Responde, por favor, a estas preguntas sobre el pasaje del ciego de Jericó:
(a) ¿Qué hacía el ciego sentado junto al camino?
(b) ¿Qué le preguntó Jesús cuando el ciego se hubo acercado?
(c) ¿Qué hizo todo el pueblo al verlo?

> _FRAGMENTO_:
○ ○ ○ ○ ○

Lunes
XXXIII del tiempo ordinario
Lc 18,35-43
“En aquel tiempo,
sucedió que, al acercarse Jesús a Jericó, estaba un ciego sentado junto al
camino pidiendo limosna; al oír que pasaba gente, preguntó qué era aquello. Le
informaron que pasaba Jesús el Nazareno y empezó a gritar, diciendo: ‘¡Jesús,
Hijo de David, ten compasión de mí!’ Los que iban delante le increpaban para
que se callara, pero él gritaba mucho más: ‘¡Hijo de David, ten compasión de
mí!’. Jesús se detuvo, y mandó que se lo trajeran y, cuando se hubo acercado,
le preguntó: ‘¿Qué quieres que te haga?’. Él dijo: ‘¡Señor, que vea!’. Jesús le
dijo: ‘Ve. Tu fe te ha salvado’. Y al instante recobró la vista, y le seguía
glorificando a Dios. Y todo el pueblo, al verlo, alabó a Dios”.

○ ○ ○ ○ ○

> _REGISTROS DE DATOS_:
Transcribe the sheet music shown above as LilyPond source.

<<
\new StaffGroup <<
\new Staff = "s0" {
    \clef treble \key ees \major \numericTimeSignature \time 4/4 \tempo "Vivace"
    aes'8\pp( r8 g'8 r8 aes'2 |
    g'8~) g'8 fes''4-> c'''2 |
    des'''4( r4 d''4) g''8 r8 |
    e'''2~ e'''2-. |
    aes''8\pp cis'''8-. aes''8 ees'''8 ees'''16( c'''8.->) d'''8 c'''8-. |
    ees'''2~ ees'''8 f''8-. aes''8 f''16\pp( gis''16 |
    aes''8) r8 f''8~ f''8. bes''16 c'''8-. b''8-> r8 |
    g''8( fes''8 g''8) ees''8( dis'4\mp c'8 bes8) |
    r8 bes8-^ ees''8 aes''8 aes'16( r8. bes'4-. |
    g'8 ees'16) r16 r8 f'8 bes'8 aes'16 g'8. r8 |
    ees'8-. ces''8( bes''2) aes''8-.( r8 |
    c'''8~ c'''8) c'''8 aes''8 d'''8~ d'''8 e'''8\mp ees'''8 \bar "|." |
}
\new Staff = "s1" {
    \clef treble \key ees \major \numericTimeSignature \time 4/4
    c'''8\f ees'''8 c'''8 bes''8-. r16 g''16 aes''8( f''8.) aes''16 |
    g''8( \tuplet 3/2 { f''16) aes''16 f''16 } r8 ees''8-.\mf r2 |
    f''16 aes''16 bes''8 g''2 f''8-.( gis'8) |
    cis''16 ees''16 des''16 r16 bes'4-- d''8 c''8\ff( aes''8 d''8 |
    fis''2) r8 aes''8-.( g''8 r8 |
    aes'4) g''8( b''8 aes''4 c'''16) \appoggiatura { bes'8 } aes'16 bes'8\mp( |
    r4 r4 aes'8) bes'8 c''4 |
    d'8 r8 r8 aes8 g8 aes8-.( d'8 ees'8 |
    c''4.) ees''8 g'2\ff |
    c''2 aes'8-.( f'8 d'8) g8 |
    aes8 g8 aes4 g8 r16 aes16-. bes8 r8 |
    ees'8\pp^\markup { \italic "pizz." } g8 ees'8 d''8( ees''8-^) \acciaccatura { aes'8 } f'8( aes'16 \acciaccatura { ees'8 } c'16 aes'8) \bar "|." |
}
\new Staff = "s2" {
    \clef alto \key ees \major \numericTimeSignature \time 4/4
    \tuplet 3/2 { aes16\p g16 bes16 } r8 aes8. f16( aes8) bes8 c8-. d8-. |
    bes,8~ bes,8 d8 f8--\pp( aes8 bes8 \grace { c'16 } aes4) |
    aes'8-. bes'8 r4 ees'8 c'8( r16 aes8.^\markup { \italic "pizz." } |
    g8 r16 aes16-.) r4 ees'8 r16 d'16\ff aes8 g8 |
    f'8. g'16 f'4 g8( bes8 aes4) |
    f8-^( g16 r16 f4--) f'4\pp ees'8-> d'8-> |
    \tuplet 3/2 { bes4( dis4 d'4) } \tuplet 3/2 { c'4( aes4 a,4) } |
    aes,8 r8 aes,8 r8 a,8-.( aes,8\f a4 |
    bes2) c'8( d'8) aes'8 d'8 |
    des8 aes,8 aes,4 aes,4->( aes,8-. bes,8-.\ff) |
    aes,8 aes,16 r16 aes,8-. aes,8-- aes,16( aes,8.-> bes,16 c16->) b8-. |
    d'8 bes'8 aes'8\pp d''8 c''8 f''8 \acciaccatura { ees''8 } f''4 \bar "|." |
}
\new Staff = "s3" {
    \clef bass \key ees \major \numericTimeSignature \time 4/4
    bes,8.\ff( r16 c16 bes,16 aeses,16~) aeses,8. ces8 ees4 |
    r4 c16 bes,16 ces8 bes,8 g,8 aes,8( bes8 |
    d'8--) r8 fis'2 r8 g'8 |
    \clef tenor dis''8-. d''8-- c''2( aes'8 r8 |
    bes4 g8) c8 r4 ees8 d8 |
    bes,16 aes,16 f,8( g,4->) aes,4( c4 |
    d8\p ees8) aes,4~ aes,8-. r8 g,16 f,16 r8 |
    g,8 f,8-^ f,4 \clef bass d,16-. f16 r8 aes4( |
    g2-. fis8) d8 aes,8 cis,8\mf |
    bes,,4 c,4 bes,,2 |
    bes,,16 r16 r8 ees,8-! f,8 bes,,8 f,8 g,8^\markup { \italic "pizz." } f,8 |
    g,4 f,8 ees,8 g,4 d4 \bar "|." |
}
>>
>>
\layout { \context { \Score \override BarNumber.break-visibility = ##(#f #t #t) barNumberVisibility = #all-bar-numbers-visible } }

○ ○ ○ ○ ○

> _RESPUESTA_:
(a) Pedía limosna.
(b) "¿Qué quieres que te haga?"
(c) Alabó a Dios.